## Problem requirements
Carry on the forum comment thread below, starting right after its last comment.

## Source passage
*****

Is that the one with the rotary?
Please change tag to off topic, kthxbye
Northrop YB-49
<3
The latest patch gave us a drag multiplier for parts. Finally we can directly control how much wind resistence affects our planes. Do you think you will eventually include this? Pretty please?
@REW Thanks!
@darkhawk138 See the link below.
Edit- Wait, what? You can't make it work?
@Delphinos Indeed.
@jamesPLANESii Exactly! Slow aircraft will actually speed up when they dive. People would actually have to worry about "energy" during dogfights instead of having unrealistically powerful engines all the time!
I'm probably just going to set everything to zero, then ajdust the drag for the wing-fuselage blocks till the cruise and top speed are correct for the specific altitude. The wings should be a good place to focus the drag, I think.
Spawn it in the air, how does it handle?
@AndrewGarrison Yeah, myself and others goofed around with neg drag airbrakes, but the game can only handle so many million miles per second, especially if you touch water.
@Sheeper Worth testing out. I'll let you know.
@EternalDarkness You may remember our discussion about drag a few weeks ago. Check out A. Garrison's statement below.
@AndrewGarrison
Thank you so much for including this!
There's tremendous potential for this feature, more realistic replicas, maybe even new ways of flight and control! I'm sure you know all that, but I just want to thank you for taking the time to implement it and explain. Thank you.
I don't know why other people leave. I certainly don't understand the "goodbye" posts unless someone will be getting surgery or deployed or some other 'no internet' situation. But regardless, I go for long periods of inactivity. If something doesn't utterly grip me, then I won't make it. Why? Because building stuff is a lot of work. I put a ton of effort into my stuff, I have no desire to post 2-hour builds or cheesy memes. So if I'm going to spend three weeks slaving over polies, I better be in love with it.
@Minecraftpoweer Ah well, its all a learning experience, right? It'll come together.

*****

## The data
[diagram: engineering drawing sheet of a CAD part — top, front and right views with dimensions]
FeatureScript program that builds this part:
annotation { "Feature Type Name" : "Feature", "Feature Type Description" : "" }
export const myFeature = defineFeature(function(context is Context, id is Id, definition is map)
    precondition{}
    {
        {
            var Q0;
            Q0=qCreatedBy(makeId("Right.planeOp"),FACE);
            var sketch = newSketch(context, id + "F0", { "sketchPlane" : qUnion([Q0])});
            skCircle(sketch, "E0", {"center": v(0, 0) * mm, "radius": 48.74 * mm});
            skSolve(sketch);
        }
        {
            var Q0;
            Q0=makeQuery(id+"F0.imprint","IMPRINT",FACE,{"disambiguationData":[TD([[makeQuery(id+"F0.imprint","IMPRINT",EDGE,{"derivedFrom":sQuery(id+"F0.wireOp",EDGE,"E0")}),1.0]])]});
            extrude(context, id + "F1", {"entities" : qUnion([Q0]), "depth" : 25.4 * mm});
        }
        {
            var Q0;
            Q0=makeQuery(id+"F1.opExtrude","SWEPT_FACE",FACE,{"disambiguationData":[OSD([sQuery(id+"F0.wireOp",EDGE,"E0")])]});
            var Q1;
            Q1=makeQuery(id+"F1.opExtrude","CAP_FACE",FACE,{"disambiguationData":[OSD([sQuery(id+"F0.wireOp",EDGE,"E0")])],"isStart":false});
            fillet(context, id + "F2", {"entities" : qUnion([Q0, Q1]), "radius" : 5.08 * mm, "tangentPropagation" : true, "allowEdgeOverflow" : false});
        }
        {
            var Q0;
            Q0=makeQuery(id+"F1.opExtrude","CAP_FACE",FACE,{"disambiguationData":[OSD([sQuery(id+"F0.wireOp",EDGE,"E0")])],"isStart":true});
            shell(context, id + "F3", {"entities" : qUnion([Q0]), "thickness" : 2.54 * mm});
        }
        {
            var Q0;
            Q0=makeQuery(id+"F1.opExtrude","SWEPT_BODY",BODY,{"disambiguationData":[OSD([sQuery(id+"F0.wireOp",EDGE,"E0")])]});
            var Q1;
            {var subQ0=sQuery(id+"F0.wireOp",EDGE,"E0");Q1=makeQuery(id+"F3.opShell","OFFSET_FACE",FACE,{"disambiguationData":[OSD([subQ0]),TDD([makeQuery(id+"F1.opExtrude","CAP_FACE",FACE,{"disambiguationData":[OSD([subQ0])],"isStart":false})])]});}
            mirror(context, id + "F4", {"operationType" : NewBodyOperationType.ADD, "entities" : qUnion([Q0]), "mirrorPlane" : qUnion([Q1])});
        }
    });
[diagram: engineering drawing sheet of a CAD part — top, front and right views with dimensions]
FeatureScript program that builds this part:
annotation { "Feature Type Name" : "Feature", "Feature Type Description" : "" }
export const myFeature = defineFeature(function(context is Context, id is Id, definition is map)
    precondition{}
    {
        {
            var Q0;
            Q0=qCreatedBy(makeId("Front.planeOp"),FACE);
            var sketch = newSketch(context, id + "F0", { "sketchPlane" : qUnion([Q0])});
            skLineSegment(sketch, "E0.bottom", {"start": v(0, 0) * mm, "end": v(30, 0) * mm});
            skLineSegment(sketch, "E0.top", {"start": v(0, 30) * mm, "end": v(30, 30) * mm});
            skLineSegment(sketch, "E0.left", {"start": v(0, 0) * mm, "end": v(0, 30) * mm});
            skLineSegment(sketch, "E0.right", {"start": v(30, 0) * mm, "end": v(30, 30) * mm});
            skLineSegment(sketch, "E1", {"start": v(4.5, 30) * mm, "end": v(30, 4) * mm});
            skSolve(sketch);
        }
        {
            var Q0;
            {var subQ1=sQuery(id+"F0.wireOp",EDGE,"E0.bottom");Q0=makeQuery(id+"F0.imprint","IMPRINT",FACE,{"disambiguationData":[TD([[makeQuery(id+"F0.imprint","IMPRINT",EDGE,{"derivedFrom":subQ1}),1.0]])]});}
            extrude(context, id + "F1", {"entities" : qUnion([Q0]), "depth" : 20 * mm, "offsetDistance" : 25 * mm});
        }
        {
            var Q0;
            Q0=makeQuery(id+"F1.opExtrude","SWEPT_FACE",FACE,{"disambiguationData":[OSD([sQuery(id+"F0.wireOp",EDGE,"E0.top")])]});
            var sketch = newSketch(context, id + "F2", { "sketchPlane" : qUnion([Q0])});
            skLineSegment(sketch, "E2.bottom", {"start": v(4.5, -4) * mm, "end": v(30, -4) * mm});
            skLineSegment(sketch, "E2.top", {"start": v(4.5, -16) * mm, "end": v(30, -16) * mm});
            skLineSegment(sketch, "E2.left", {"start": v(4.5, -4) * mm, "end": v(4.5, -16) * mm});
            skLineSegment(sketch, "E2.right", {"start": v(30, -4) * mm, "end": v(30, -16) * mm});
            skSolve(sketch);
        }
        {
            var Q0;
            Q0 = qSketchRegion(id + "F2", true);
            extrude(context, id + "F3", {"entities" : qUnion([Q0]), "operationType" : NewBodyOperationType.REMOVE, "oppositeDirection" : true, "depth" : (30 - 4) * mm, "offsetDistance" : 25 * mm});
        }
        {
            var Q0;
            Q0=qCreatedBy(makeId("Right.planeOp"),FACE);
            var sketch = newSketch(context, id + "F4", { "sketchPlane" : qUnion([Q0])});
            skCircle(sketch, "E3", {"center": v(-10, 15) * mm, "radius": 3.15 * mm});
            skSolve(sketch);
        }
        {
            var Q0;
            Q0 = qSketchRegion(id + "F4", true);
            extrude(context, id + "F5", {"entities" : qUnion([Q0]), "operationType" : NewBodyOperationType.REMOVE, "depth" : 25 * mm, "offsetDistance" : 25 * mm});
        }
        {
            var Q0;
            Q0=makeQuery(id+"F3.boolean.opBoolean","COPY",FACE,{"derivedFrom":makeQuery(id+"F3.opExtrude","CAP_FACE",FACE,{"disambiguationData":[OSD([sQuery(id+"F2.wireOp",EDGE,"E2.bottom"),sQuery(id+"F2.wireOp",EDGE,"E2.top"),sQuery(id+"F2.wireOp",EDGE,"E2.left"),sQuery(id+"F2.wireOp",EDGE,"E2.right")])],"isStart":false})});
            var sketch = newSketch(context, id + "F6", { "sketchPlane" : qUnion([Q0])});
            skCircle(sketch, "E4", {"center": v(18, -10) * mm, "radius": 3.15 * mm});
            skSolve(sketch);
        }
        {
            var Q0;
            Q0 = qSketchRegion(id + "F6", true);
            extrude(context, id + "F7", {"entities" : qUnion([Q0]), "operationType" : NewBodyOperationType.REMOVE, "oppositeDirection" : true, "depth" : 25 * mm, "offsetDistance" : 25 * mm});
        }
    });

*****

## Result of the exercise
Can you make a private post of that thing, I wanna take a look and see if I can find anything. I'm not good with land vehicles, but I am good at breaking things, so maybe that will help. :)
@SemedianIndustries I actually love the more advanced Tupolev designs like the Bear and the Backfire. @WalrusAircraft has made a few of them and they are beautiful.
I'm pretty sure that could lead to some interesting control-reversal in real life. I wonder if there's a way to stiffen the rotators? You may have to make the small wings in the tips smaller so they don't pull as hard.
Agriculture plows forward!
@QingyuZhou So it would seem. :) Usually, for my cockpits I make the shape of the plane as normal (not hollow) and then paste over the exterior of the section where the cockpit will go with thin fuselage parts, carefully matching the shape. Once that's done I remove the original (not hollow) parts from the cockpit area, leaving space for me to drop in the floor, seats, instruments and controls.
I haven't tried it yet with a cone. I was actually hoping to avoid it. But the asymmetry of the plane I want to build will probably force me to, the bottom sweeps back much more gradually than the top.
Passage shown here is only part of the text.